▶ [Activity]
Copy the following lines word for word, keeping every character and line break unchanged.
━━━━━━━━━━━━━━━━━━━━━━━━━━━━━━
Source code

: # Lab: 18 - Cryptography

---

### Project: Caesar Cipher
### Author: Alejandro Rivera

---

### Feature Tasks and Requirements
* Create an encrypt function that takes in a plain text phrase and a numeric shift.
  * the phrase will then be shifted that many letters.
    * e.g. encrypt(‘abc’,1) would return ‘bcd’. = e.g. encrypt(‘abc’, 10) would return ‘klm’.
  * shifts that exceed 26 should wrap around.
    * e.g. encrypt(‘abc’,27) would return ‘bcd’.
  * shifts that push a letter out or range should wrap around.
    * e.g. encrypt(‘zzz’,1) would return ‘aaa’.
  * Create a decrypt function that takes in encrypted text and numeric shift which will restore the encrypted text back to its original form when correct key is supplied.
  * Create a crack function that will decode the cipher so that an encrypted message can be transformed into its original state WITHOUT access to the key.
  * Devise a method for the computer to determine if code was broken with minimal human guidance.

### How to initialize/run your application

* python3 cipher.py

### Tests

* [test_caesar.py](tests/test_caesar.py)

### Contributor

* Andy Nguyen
━━━━━━━━━━━━━━━━━━━━━━━━━━━━━━
▶ [Result for this exercise]
Source code

: # Lab: 18 - Cryptography

---

### Project: Caesar Cipher
### Author: Alejandro Rivera

---

### Feature Tasks and Requirements
* Create an encrypt function that takes in a plain text phrase and a numeric shift.
  * the phrase will then be shifted that many letters.
    * e.g. encrypt(‘abc’,1) would return ‘bcd’. = e.g. encrypt(‘abc’, 10) would return ‘klm’.
  * shifts that exceed 26 should wrap around.
    * e.g. encrypt(‘abc’,27) would return ‘bcd’.
  * shifts that push a letter out or range should wrap around.
    * e.g. encrypt(‘zzz’,1) would return ‘aaa’.
  * Create a decrypt function that takes in encrypted text and numeric shift which will restore the encrypted text back to its original form when correct key is supplied.
  * Create a crack function that will decode the cipher so that an encrypted message can be transformed into its original state WITHOUT access to the key.
  * Devise a method for the computer to determine if code was broken with minimal human guidance.

### How to initialize/run your application

* python3 cipher.py

### Tests

* [test_caesar.py](tests/test_caesar.py)

### Contributor

* Andy Nguyen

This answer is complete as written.